Это пьемонтское «cita» (малышка) Барбара Маркизио произнесла ласково и неизменно называла меня так все время, пока я училась у нее.

Одобрение синьоры Маркизио бесконечно растрогало меня. Нечего и говорить, что я не смогла сдержать слезы и бросилась целовать руку великой певицы. Должна сказать, что я всецело обязана Барбаре Маркизио, ибо под ее руководством я сформировалась как артистка.

Отец и синьор Фьори тоже были растроганы. Отец сказал, что готов на любые жертвы, хотя его жалованье преподавателя довольно скромно. Но Барбара Маркизио прервала его, объявив, что будет учить меня бесплатно. Она столь твердо сказала о своем благородном решении, что больше об этом разговор уже не возникал. Однако она поставила непременным условием величайшее прилежание и рвение в учебе с моей стороны и беспрекословное повиновение. Она запретила мне продолжать занятия по игре на фортепьяно, объяснив, что это утяжелит мое дыхание, а значит, повредит пению. Потом добавила, что мне следует отдохнуть несколько месяцев и перестать петь до будущей весны. А уж весной, вернувшись из Неаполя, где она собиралась последний год давать уроки в консерватории, она начнет заниматься со мной.

Свой вынужденный отдых я провела в нетерпеливом, трепетном ожидании, часами изучая музыку, итальянский язык, историю искусства.

Наконец пришла долгожданная весна, и я стала три раза в неделю ездить на виллу в Мира. Я садилась на пароходик, полная надежд и мечтаний, и в своем энтузиазме готова была петь тут же на палубе.

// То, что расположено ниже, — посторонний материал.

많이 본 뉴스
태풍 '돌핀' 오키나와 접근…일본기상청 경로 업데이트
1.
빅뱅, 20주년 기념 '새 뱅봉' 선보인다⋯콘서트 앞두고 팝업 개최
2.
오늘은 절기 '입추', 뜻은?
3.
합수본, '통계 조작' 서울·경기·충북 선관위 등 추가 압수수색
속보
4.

Возвращаясь с занятий, я до того была поглощена волшебным миром звуков, открывшимся передо мной, что не замечала ни сияния солнца, ни иссиня-черной лагуны, когда надвигалась буря.

На пристани меня всегда поджидал отец, молча вопрошавший взглядом: как прошел урок?

Барбара Маркизио! Она с бесконечной любовью учила меня правильной эмиссии звука, четкой фразировке, речитативам, художественному воплощению образа, вокальной технике, не знающей трудностей при любых пассажах. Но сколько пришлось петь гамм, арпеджио, легато и стаккато, добиваясь совершенства исполнения!

Полутоновые гаммы были любимым средством обучения Барбары Маркизио. Она заставляла меня на одном дыхании брать две октавы вниз и вверх. На уроках она была всегда спокойной, терпеливой, объясняла все просто и убедительно и очень редко прибегала к сердитым выговорам.

Но кто приводил меня иной раз в отчаяние, так это Эмма Горин, неизменно присутствовавшая на занятиях. Своими упреками она иногда доводила меня до слез. Женщина весьма странная, властная и капризная, она без конца курила сигары, а после уроков провожала меня до остановки трамвая. И по дороге, в зависимости от исхода занятий и своего капризного настроения, то хвалила меня, то ругала. Часто она повторяла в сердцах:

— Бесполезно с тобой возиться! Ты ни рыба ни мясо. Синьора хочет сделать из тебя легкое сопрано, а тебе, похоже, нравится огорчать ее. Ты, видно, хочешь стать драматическим сопрано. Думаешь, мы не заметили?

Это было неправдой, я спорила со слезами на глазах, не в силах выносить постоянные упреки синьоры Эммы.